The South Asian economy has been on a fragile path to recovery, helped by a $7 billion International Monetary Fund (IMF) bailout that was approved in September. The benchmark index has surged 25 per cent since July’s staff level agreement with the IMF, and is one of the top gainers across emerging markets.
The market is up more than 50 per cent this year in dollar terms.
The index closed up more than 5 per cent per cent on Wednesday, recovering losses from the previous day, when it fell 3.6 per cent on news of political clashes.
The market has jumped from 40,000 to 100,000 in 17 months, said Mohammed Sohail, CEO of Topline Securities, with the IMF bailout and new-found fiscal and monetary discipline improving investor sentiment.
A “faster-than-expected fall in inflation and interest rates have added cash liquidity,” Sohail added.
Pakistan slashed interest rates by a record 250 basis points to 15 per cent earlier in November in a bid to revive its economy amid a big drop in inflation, which came in at 7.2 per cent in October, from a multi-decade high of nearly 40 per cent in May 2023.
Even with the rally, Pakistan shares have an average price-to-earnings ratio of around five, compared to a historical average of around seven.

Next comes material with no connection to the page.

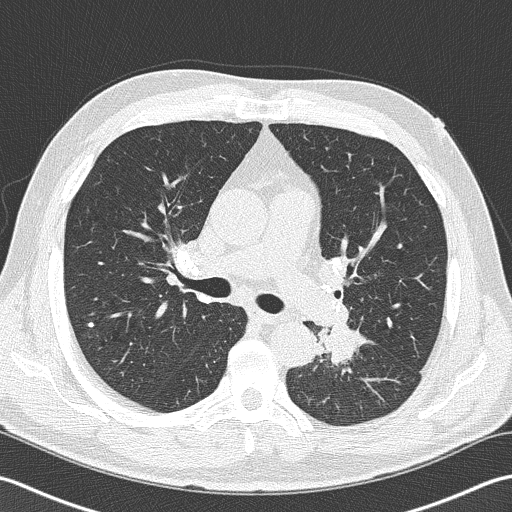
Chest CT (low-dose screening protocol), one axial image, second annual screen, lung window (W 1500 / L -600 HU), 2 mm slice thickness, lung (sharp) reconstruction kernel (B50f), 120 kVp, 512 × 512 image matrix. Male participant, aged 57 years at enrolment. Former smoker at enrolment.
- Expert reader's lesion annotation, box from (x=294, y=310) to (x=374, y=385) px.
- The exam's reader record, not a measurement of the box and not confirmed to be the same lesion: non-calcified nodule or mass ≥4 mm, left lower lobe, 40 × 30 mm, spiculated (stellate) margins, soft tissue attenuation, pre-existing on the prior screen: no.
- Later outcome: lung cancer diagnosed 9 days after this screen — squamous cell carcinoma, NOS, left lower lobe, moderately differentiated (G2), stage IIIB (AJCC 6th edition), 38 mm at pathology.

However, Ahmad Mobeen, senior economist at S&P Global Market Intelligence, told Reuters that while investor sentiment had improved, the stock market surge “does not directly correlate with long-term growth prospects”.
“Sustainable growth will require addressing structural challenges, including low investment, high energy costs, under-taxed sectors, a consumption-heavy economy, and a large informal sector,” he said.